> **WHAT NEEDS TO BE DONE**
Go over the lines below, and when one contains the word "Injections", copy it.

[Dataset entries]

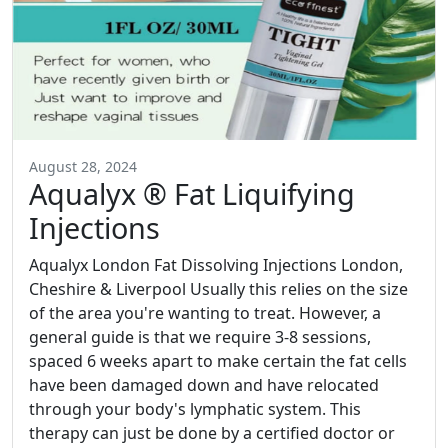
August 28, 2024
Aqualyx ® Fat Liquifying
Injections
Aqualyx London Fat Dissolving Injections London,
Cheshire & Liverpool Usually this relies on the size
of the area you're wanting to treat. However, a
general guide is that we require 3-8 sessions,
spaced 6 weeks apart to make certain the fat cells
have been damaged down and have relocated
through your body's lymphatic system. This
therapy can just be done by a certified doctor or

> **ANSWER FOR THE TASK**
Injections
Aqualyx London Fat Dissolving Injections London,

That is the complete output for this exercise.